His widow re-married in 1919.
WILLIAM JOHN MOSS was serving as a Private with the 10th (Service) Battalion, The Royal Warwickshire Regiment when he was killed in action on 23rd July 1916. He was aged 26 and is commemorated on the Thiepval Memorial, having no known grave.
He was the son of Arthur George and Ellen Sophia Moss, of Whichford and before enlisting had worked as a waggoner on a farm. He enlisted into the Royal Warwickshire in Stafford upon Avon and joined the 10th Battalion in France. The Battalion, as part of the 19th (Western Division), were involved in the 1916 Somme Offensive from the opening Battle of Albert on 1st July 1916. They then went into action in the attacks on High Wood from 14th July. On 23rd July they were manning trenches in Mametz Wood. At 0030 they were ordered to attack the strong German line behind High Wood. Unfortunately due to their guides not knowing the way they did not arrive at the jumping off trench until 0115. By this time the covering artillery barrage had lifted, nevertheless the Battalion went over the top but were unable to advance due to heavy machine gun fire. They returned to their original trenches and, fearing a German counter attack, were ordered to hold the trench line at all costs. This they did, but heavy shell fire claimed many casualties including Private Moss who was reported missing after the Battalion was relieved.

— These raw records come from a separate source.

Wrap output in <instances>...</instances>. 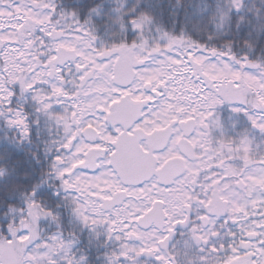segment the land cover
<instances>
[{
	"label": "snow or ice",
	"instance_id": "snow-or-ice-1",
	"mask_svg": "<svg viewBox=\"0 0 264 264\" xmlns=\"http://www.w3.org/2000/svg\"><path fill=\"white\" fill-rule=\"evenodd\" d=\"M0 264H264V0H0Z\"/></svg>",
	"mask_w": 264,
	"mask_h": 264
}]
</instances>
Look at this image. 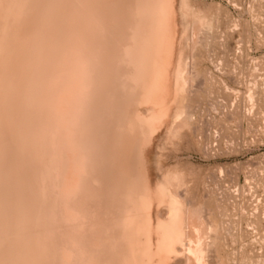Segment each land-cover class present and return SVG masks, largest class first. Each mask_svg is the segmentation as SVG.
<instances>
[{
  "label": "bare ground",
  "instance_id": "obj_1",
  "mask_svg": "<svg viewBox=\"0 0 264 264\" xmlns=\"http://www.w3.org/2000/svg\"><path fill=\"white\" fill-rule=\"evenodd\" d=\"M180 5L0 0V264H211L213 226L151 164L196 75Z\"/></svg>",
  "mask_w": 264,
  "mask_h": 264
},
{
  "label": "rangeland",
  "instance_id": "obj_2",
  "mask_svg": "<svg viewBox=\"0 0 264 264\" xmlns=\"http://www.w3.org/2000/svg\"><path fill=\"white\" fill-rule=\"evenodd\" d=\"M188 2L186 126L157 138L151 164L213 226L211 264H264V0Z\"/></svg>",
  "mask_w": 264,
  "mask_h": 264
}]
</instances>
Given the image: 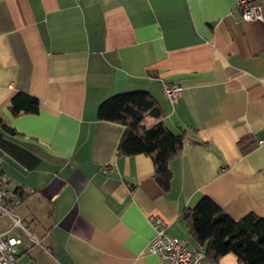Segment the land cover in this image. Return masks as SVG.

JOHN FRANCIS RAIKES was serving as a 2nd Lieutenant with the 3rd Battalion, attached to the 9th attalion, The Essex Regiment when he was killed in action on 11th October 1916. He was aged 20 and is commemorated on the Thiepval Memorial, having no known grave.

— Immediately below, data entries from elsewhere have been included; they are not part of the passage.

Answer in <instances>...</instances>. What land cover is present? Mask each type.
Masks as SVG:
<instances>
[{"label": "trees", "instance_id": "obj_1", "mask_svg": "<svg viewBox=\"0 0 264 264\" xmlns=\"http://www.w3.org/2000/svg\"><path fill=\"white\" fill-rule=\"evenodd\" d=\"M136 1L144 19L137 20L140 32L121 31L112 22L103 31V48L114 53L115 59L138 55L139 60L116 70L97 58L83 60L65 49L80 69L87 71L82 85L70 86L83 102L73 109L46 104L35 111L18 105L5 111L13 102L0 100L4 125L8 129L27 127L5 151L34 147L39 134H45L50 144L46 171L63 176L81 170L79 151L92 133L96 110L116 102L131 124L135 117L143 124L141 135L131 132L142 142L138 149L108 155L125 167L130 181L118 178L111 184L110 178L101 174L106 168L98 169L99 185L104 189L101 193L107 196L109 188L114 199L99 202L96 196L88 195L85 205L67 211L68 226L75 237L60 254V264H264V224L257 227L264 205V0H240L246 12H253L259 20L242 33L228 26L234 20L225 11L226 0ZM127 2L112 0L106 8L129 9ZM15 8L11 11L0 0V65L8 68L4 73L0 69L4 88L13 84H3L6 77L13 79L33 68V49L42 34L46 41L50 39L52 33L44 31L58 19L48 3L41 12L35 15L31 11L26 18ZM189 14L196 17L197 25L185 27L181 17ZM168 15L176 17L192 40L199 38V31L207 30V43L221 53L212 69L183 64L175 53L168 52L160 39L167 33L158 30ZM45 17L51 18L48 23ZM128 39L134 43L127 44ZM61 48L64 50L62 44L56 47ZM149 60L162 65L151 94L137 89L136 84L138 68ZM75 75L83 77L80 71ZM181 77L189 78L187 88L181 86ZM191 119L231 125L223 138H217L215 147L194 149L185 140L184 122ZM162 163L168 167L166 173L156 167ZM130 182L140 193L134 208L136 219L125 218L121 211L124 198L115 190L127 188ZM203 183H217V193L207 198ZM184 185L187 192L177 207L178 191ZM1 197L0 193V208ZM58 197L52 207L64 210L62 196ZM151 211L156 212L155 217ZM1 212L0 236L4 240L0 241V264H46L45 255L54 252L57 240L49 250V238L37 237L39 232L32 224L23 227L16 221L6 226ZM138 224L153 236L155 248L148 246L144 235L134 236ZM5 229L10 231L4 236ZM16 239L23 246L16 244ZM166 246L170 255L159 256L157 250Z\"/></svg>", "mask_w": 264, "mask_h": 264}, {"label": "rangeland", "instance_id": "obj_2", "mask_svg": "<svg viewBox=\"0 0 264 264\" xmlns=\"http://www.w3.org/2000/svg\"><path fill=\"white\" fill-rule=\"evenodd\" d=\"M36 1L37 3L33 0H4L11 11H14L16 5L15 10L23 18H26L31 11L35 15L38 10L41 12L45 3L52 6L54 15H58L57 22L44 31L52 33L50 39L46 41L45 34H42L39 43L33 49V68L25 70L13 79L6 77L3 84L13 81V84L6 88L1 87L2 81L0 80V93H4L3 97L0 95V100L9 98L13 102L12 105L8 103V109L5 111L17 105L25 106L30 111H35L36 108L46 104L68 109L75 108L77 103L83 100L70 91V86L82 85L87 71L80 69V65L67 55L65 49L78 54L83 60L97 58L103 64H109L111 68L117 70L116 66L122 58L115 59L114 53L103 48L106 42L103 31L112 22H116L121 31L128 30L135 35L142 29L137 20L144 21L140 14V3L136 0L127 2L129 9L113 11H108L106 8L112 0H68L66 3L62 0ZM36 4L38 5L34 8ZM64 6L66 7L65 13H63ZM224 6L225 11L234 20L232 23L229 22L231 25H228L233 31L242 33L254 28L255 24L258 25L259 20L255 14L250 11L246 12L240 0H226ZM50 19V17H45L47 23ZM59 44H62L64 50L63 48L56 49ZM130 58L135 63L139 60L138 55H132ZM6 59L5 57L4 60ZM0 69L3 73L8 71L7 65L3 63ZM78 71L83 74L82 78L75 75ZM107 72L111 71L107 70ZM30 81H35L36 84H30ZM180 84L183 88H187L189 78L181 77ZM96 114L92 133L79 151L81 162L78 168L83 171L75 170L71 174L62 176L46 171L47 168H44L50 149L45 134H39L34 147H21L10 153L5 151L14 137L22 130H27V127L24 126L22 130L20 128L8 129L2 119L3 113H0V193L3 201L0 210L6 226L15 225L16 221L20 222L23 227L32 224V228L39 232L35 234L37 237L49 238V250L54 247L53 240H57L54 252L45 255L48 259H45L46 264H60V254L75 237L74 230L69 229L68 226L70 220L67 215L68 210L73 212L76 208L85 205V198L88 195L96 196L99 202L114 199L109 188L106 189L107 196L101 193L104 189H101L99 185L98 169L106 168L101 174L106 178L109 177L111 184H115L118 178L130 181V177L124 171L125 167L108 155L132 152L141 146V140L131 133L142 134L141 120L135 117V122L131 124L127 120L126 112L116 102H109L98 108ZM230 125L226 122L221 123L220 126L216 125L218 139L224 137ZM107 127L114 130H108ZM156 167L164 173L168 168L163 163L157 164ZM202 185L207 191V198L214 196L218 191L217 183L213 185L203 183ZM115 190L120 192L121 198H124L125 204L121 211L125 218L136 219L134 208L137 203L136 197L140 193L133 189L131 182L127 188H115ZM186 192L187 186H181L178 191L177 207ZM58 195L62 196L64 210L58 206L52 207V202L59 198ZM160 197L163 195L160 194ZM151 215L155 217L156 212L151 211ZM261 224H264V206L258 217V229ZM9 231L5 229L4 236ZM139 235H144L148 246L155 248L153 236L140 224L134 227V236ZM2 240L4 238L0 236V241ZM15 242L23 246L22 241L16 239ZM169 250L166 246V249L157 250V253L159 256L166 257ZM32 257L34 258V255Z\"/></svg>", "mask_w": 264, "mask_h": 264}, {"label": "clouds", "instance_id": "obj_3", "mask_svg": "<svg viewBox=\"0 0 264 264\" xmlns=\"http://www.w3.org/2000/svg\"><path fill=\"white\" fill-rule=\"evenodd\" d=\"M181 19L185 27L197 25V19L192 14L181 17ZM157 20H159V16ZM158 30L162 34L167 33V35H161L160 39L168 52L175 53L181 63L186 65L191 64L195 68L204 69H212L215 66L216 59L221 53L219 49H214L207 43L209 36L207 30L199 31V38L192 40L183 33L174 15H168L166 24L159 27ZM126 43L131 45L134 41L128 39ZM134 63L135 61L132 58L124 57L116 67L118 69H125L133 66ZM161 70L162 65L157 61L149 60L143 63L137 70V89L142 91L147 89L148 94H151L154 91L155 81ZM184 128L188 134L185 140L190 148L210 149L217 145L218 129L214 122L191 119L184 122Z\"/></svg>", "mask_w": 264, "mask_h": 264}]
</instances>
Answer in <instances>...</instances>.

He was the son of the Reverend Thomas Raikes and Elizabeth Raikes, of Whichford Rectory, having been born in Marcham. He was educated at Radley College and Corpus Christi College, Oxford. He had enlisted into the 18th (Service) Battalion (1st Public Schools), The Royal Fusiliers just after the outbreak of war. He was sent to France on 14th November 1915. He served with the Battalion in France until 23rd March 1916 when he was sent to the UK for officer training. He was commissioned as a 2nd Lieutenant in the 3rd Depot Battalion, The Essex Regiment 4th August 1916. He was attached to the 9th Battalion and joined them in France in September 1916. On 10th October the Battalion moved into the line at Gueudecourt in the Somme area, south of Arras. They came under German artillery fire and 2nd Lieutenant Raikes was killed.
AIR CRASH 1942
On 29th January 1942 Vickers Wellington IC L7801 OX-E of 15 Operational Training Unit took off from RAF Hampstead Norris in Berkshire on a local flying sortie. The aircraft became lost and and encountered heavy fog and crashed into a Whichford Hill, killing one of the four crew members. He was;
Sergeant AUBREY JOHN FRANK TURTILL, Tail Gunner, Royal Air Force Volunteer Reserve, aged 25. He was married to Jessie Turtill of Littlehampton and is buried in Hornchurch Cemetery in Essex.